- [Assignment]:
Search the entries for lines with the string "Spas" and say how many there are, giving only the number.

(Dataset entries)
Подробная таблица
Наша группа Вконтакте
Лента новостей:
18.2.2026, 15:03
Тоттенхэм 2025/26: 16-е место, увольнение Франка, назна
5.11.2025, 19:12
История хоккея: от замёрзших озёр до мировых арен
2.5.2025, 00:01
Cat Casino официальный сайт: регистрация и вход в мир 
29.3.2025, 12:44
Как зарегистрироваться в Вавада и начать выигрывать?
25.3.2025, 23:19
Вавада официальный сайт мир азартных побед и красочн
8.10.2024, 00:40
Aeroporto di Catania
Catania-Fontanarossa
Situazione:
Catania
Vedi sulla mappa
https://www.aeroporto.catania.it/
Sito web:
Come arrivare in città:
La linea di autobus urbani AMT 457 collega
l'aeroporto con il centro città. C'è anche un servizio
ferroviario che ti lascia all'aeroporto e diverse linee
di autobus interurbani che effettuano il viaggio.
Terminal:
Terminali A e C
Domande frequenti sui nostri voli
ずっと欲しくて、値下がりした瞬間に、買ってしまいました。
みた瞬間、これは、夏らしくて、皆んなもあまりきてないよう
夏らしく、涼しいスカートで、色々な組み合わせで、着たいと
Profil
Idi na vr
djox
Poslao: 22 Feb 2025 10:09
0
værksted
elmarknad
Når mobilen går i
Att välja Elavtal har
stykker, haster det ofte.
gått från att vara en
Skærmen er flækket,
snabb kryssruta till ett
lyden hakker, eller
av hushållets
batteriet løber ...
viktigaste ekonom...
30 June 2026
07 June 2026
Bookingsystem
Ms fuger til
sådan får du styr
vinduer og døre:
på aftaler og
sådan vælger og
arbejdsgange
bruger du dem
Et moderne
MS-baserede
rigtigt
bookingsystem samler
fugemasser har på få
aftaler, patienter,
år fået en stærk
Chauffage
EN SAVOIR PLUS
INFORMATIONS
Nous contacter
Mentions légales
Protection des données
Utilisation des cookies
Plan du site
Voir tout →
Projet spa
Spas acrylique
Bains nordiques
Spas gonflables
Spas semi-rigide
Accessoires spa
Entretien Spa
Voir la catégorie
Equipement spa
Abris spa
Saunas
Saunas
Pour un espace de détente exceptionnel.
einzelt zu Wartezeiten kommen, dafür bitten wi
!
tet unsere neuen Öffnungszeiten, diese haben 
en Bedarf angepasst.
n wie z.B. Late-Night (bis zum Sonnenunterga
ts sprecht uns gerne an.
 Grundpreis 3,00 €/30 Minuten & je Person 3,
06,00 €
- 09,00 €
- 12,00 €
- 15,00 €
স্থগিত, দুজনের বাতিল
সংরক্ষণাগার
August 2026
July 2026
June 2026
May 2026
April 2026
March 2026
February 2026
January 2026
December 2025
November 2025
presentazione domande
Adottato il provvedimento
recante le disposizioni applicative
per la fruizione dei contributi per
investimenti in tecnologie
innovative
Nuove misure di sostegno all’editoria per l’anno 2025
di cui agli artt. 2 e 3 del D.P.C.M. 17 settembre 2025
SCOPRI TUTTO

- [Written solution]:
3